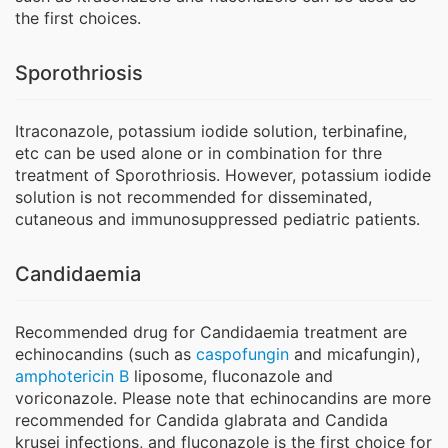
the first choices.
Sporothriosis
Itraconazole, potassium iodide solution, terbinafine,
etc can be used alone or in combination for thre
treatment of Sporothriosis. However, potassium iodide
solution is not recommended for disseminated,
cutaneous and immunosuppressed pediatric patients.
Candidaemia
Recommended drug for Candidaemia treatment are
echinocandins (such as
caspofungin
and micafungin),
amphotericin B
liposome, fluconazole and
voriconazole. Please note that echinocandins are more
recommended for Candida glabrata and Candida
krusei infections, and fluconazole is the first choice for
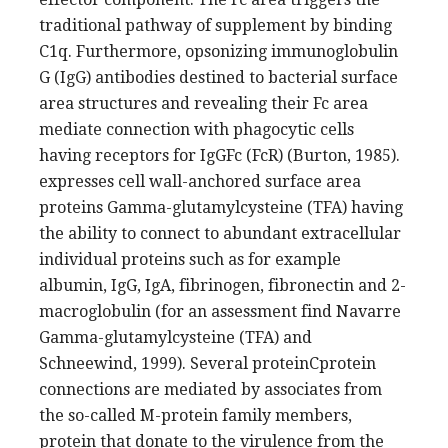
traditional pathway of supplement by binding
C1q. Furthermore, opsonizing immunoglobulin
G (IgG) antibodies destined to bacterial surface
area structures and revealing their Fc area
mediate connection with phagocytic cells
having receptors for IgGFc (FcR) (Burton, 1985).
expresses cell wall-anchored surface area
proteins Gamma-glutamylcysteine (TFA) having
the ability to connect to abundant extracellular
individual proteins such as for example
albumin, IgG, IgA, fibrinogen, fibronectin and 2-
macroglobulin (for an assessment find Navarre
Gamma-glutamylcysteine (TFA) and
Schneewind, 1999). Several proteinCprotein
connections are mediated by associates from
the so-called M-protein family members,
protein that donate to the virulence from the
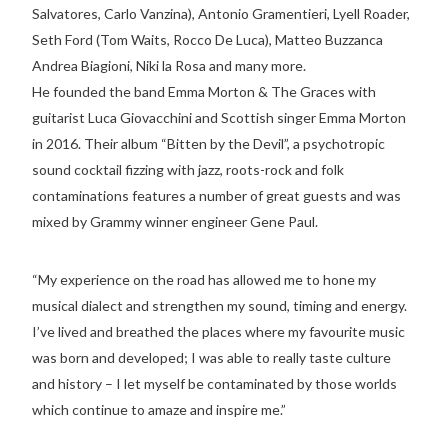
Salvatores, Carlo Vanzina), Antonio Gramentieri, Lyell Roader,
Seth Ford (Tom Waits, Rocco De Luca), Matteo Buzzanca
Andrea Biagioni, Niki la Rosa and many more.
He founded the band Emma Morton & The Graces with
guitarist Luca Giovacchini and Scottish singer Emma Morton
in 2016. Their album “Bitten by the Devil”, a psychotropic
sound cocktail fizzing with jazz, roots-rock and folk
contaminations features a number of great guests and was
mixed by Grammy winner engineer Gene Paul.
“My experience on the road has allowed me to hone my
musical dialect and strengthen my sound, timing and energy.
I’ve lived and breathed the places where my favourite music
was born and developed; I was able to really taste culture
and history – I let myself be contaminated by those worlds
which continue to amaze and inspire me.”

──────────────────────────────

**EXERCISE**
In the entries above, please find the line with "Seth Ford (Tom" and the line with "in 2016. Their", then write out exactly those two lines and every line between them, and nothing more.

**COMPLETED EXERCISE**
Seth Ford (Tom Waits, Rocco De Luca), Matteo Buzzanca
Andrea Biagioni, Niki la Rosa and many more.
He founded the band Emma Morton & The Graces with
guitarist Luca Giovacchini and Scottish singer Emma Morton
in 2016. Their album “Bitten by the Devil”, a psychotropic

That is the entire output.